If the halo effect lasted forever, I'd be okay with all of this. But truthfully, it won't take long before, in order to maintain the flame, I must conform to other expectations that they have for me and our relationship. I'm always striving to be the best version of myself that I can be, but there are some changes that I refuse to make because I like those things about me. They make me who I am and I would be empty without them. So the relationship goes downhill...

Is dating better treated as a masquerade?

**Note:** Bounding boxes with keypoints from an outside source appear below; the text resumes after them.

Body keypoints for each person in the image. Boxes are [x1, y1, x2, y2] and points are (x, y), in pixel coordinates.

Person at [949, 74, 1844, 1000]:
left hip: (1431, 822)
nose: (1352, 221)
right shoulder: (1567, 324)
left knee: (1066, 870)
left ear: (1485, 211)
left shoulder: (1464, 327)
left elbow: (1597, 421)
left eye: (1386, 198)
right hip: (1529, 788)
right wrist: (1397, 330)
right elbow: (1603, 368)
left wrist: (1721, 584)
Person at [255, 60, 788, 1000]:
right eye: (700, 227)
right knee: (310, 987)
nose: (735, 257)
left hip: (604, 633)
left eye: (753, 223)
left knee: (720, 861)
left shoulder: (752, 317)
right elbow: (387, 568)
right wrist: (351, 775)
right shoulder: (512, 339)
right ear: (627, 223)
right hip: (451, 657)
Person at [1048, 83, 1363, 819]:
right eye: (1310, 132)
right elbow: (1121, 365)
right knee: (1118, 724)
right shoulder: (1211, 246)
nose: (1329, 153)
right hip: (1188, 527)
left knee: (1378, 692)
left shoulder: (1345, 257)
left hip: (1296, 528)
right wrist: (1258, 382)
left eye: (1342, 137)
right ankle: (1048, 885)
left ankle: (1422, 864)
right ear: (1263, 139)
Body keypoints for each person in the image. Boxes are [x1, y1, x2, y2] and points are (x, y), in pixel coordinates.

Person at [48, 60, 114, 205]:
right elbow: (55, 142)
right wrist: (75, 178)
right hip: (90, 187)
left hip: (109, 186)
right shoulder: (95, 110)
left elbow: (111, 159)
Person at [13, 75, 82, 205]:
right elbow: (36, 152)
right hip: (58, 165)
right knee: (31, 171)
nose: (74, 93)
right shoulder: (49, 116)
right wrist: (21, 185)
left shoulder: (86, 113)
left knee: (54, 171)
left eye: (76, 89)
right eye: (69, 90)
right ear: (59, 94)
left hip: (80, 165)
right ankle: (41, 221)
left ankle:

The last thing I want is for a girl to fall in love with my musical talent and not with me. Holy heck! I want to be loved!!! My girlfriend should not be dating a "singer/songwriter": She should be dating Jeremy Clifton. I doubt that anyone doesn't want to be loved for who they are. It's liberating when you can be completely you with someone and know that they completely adore and accept every facet of your being. But I don't want the "love of my life" dating me just because I am wearing a suit made out of $100 bills. I have very little problem being myself. Actually, the problem is probably more that I'm myself too much. But to my misfortune, most people are not that way. Many of us create versions of ourselves that we believe will get us what we think we want. But the only version I want of anybody is the real version.

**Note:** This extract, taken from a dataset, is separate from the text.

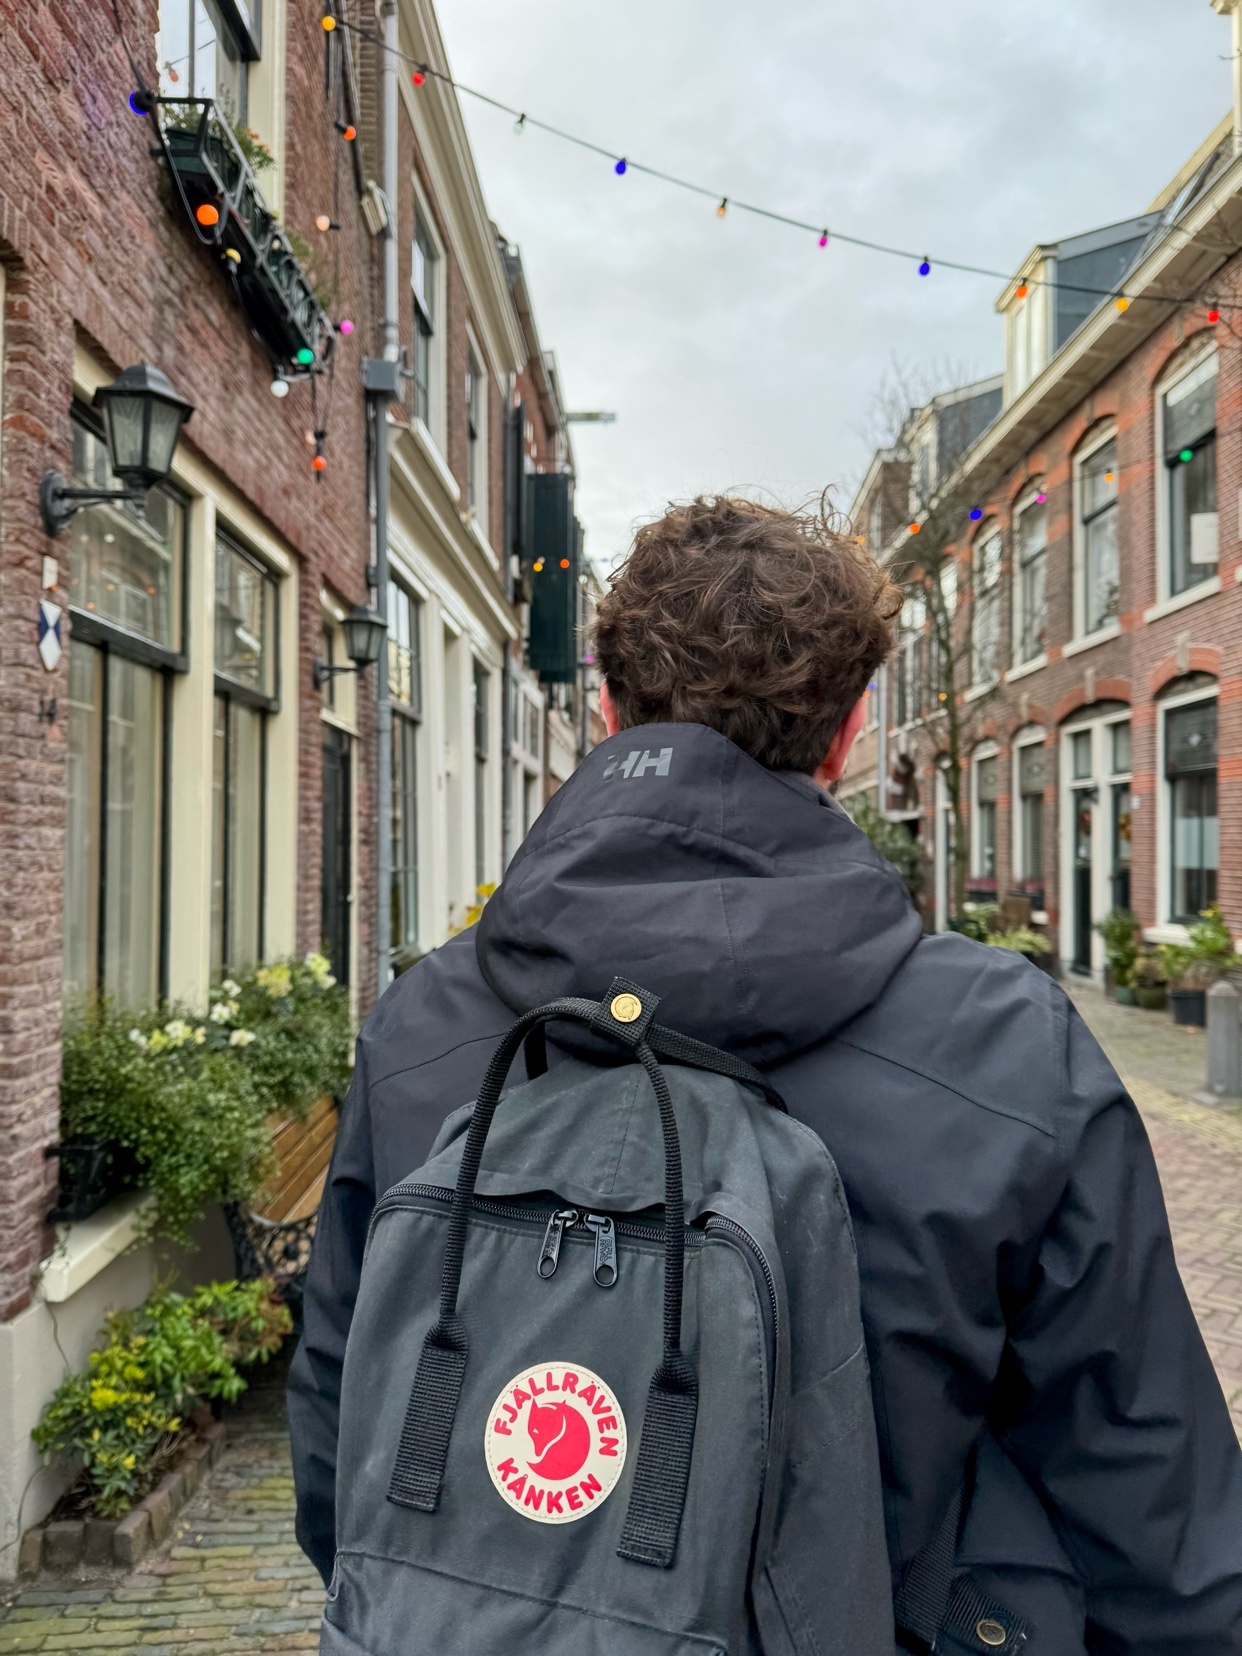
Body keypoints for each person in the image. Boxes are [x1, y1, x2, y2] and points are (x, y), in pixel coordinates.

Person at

Sadly, I believe I have been sold fake Rolexes twice. I'm not saying that my exes are not quality women. They are. But the versions of themselves that they initially presented to me were not genuine. Why? I tell myself that it's because "I'm awesome at music." So I wrestled with the idea that the best strategy I could take to find that one relationship that isn't completely dysfunctional would be to don a mask to hide the advertisement that says, "You could date a brilliant musician!" Maybe then, I'd get the real deal. I can stop poking and prodding until she relents and shows me her true colors.

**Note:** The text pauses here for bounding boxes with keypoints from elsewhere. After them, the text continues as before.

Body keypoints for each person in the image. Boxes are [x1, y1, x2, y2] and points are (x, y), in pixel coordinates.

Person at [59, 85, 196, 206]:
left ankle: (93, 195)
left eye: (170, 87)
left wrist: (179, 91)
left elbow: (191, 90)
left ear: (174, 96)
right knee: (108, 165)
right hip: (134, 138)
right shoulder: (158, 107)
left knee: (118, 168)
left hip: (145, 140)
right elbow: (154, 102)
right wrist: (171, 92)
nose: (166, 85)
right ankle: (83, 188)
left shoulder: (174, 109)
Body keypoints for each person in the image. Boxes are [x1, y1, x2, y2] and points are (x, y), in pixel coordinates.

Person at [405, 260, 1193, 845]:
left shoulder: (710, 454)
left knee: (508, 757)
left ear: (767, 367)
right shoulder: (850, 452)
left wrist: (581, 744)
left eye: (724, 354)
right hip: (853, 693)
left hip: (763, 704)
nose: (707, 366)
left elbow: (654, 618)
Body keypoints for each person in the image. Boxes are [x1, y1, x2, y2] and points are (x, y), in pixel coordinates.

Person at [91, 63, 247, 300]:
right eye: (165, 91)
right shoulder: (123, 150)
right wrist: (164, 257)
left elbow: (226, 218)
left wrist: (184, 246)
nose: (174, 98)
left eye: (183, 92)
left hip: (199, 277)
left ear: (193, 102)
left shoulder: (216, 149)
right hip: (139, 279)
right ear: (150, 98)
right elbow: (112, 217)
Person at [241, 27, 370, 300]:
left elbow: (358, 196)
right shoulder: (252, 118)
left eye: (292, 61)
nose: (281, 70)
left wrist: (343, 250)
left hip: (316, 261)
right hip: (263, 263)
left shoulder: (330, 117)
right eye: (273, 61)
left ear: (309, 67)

It's not the whole picture.

If I present "Jeremy Clifton" but censor the whole musical part, I'm doing the same thing I'm trying to avoid: setting the bait with an altered likeness of myself rather than with the real me. If they bite expecting a live night crawler but find that it's just rubber; unlike fish, they can jump back into the water any time they want. You simply will not understand me if you do not understand my relationship with music. The connection will be even more superficial than it might have been before because I have hidden my greatest passion!

So I'm caught in a crossroads: how do I reconcile my desire to be loved for "me" and my desire that my talent not interfere with her sound assessment of a proper fit? If I hide my music, the love of my life may never find/notice me because she's got to want a musician. She has to be willing to accept the hardships that come with such a career choice. If she doesn't know I'm a musician, I'll probably be "just another guy."

Until you meet the right one, failed expectations are a part of relationships. 

I can be identified by a lot of labels. But no single label can fully summarize my essence. When you're sifting through waves of people, looking for love; there are labels you seek and labels you avoid. Part of dating is finding someone who has some of the qualities you're looking for and then finding out if the rest of them line up with what you need. It's a process and being a musician makes you no more or less prone to relationship troubles. Until you meet the right one, failed expectations are a part of relationships. Dating isn't simple. It can get messy and no matter how hard you try, it can get ugly. But when I find the right person, she won't need to fixate on one or two or five aspects to fall for me; like my music, humor, Christianity, work ethic, and tallness: every new thing she learns about me will uncover one more reason to fall in love all over again and the list will be insurmountable. This doesn't mean that the relationship will be devoid of hardship, but it does mean life will be better with that person than without. That's what I look forward to!